Alterations in tryptophan metabolism and de novo NAD+ biosynthesis within the microbiota-gut-brain axis in chronic intestinal inflammation

Inflammatory bowel disease is an incurable and idiopathic disease characterized by recurrent gastrointestinal tract inflammation. Tryptophan metabolism in mammalian cells and some gut microbes comprise intricate chemical networks facilitated by catalytic enzymes that affect the downstream metabolic pathways of de novo nicotinamide adenine dinucleotide (NAD+) synthesis. It is hypothesized that a correlation exists between tryptophan de novo NAD+ synthesis and chronic intestinal inflammation.

The results of this study reveal differential expression of tryptophan and nicotinamide metabolism-associated genes in the distal colon and brain in Winnie mice with chronic intestinal inflammation. These data provide evidence supporting the role of tryptophan metabolism and de novo NAD+ synthesis in IBD pathophysiology.

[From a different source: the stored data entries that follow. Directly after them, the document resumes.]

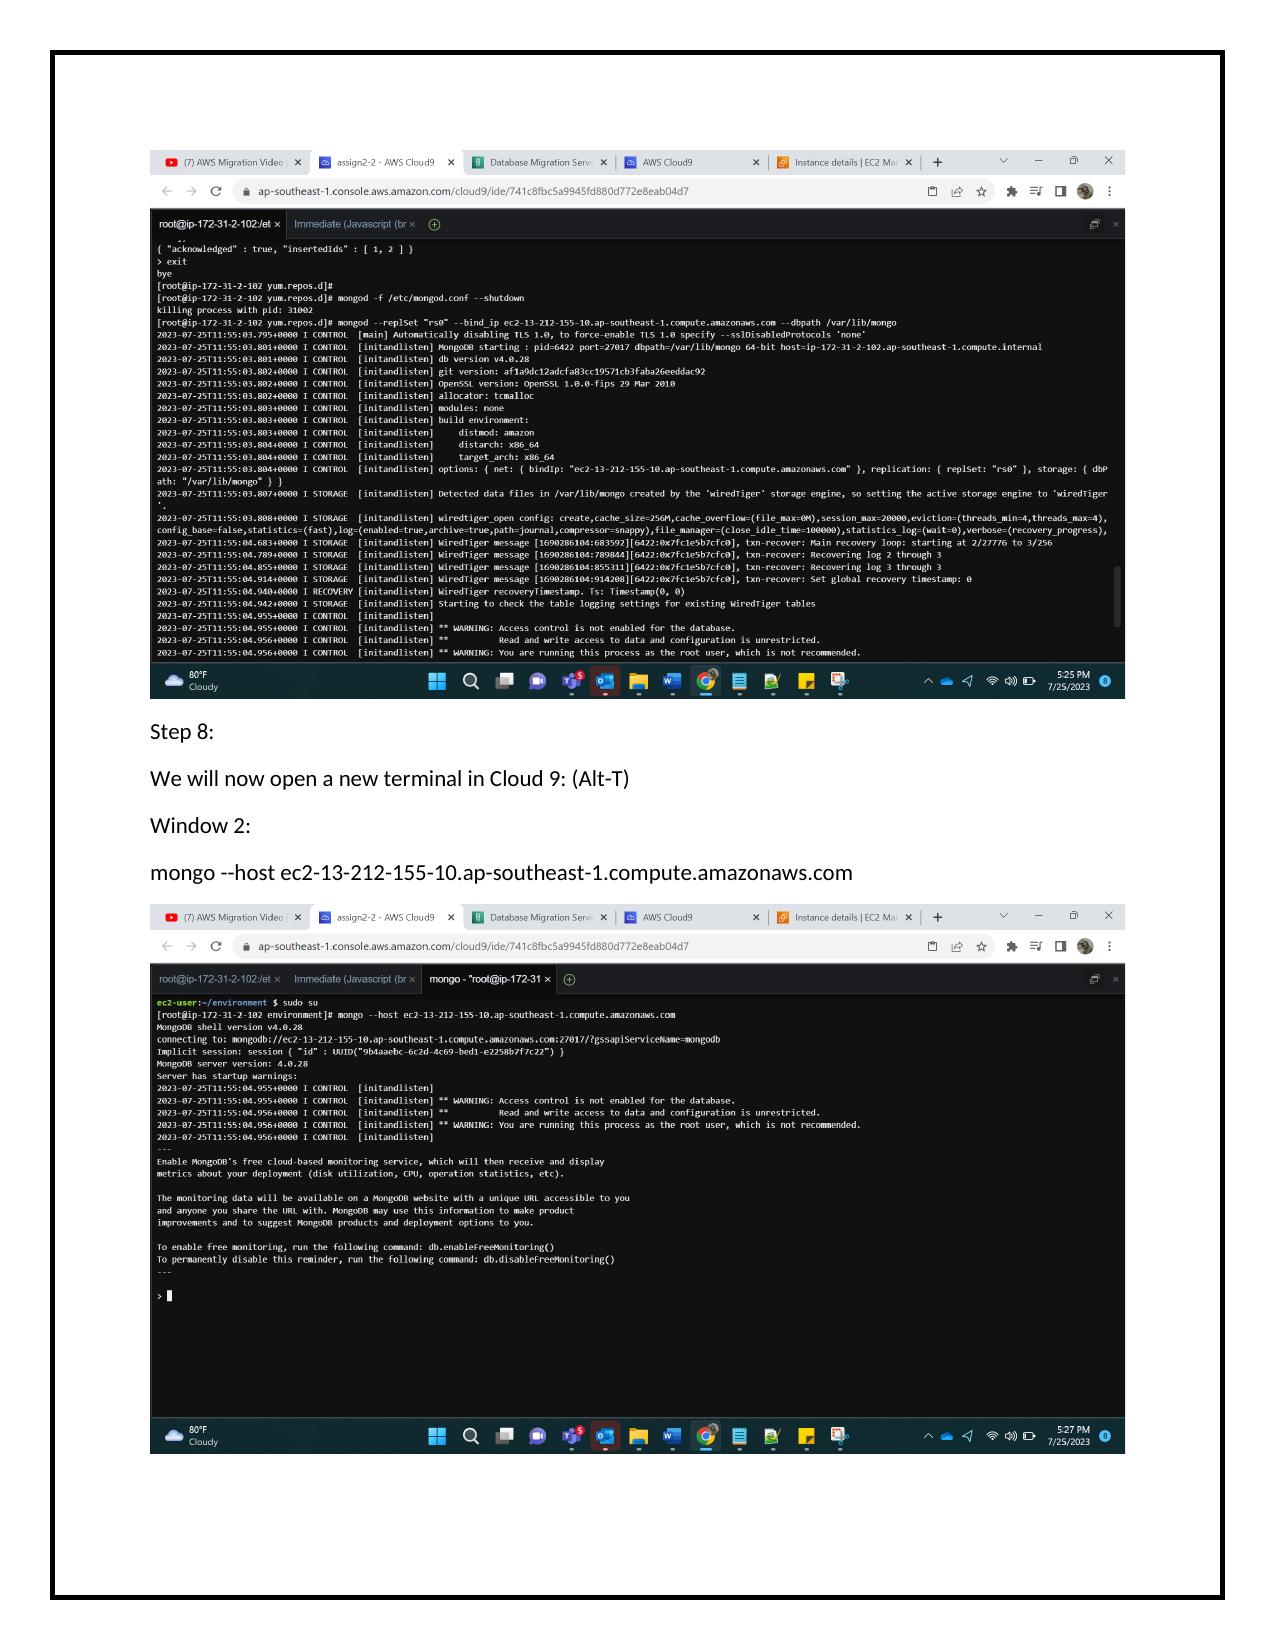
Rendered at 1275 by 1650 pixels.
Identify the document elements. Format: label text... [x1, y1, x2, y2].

text We will now open a new terminal in Cloud 9: (Alt-T) [150, 764, 1125, 792]
text Window 2: [150, 811, 1125, 839]
picture [150, 904, 1125, 1454]
text Step 8: [150, 717, 1125, 745]
text mongo --host ec2-13-212-155-10.ap-southeast-1.compute.amazonaws.com [150, 858, 1125, 886]
picture [150, 150, 1125, 699]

Transcriptome analysis was performed using high-throughput sequencing of mRNA extracted from the distal colon and brain tissue of Winnie mice with spontaneous chronic colitis and C57BL/6 littermates. Metabolites were assessed using ultra-fast liquid chromatography to determine differences in concentrations of tryptophan metabolites. To evaluate the relative abundance of gut microbial genera involved in tryptophan and nicotinamide metabolism, we performed 16S rRNA gene amplicon sequencing of fecal samples from C57BL/6 and Winnie mice.

Tryptophan and nicotinamide metabolism-associated gene expression was altered in distal colons and brains of Winnie mice with chronic intestinal inflammation. Changes in these metabolic pathways were reflected by increases in colon tryptophan metabolites and decreases in brain tryptophan metabolites in Winnie mice. Furthermore, dysbiosis of gut microbiota involved in tryptophan and nicotinamide metabolism was evident in fecal samples from Winnie mice. Our findings shed light on the physiological alterations in tryptophan metabolism, specifically, its diversion from the serotonergic pathway toward the kynurenine pathway and consequential effects on de novo NAD+ synthesis in chronic intestinal inflammation.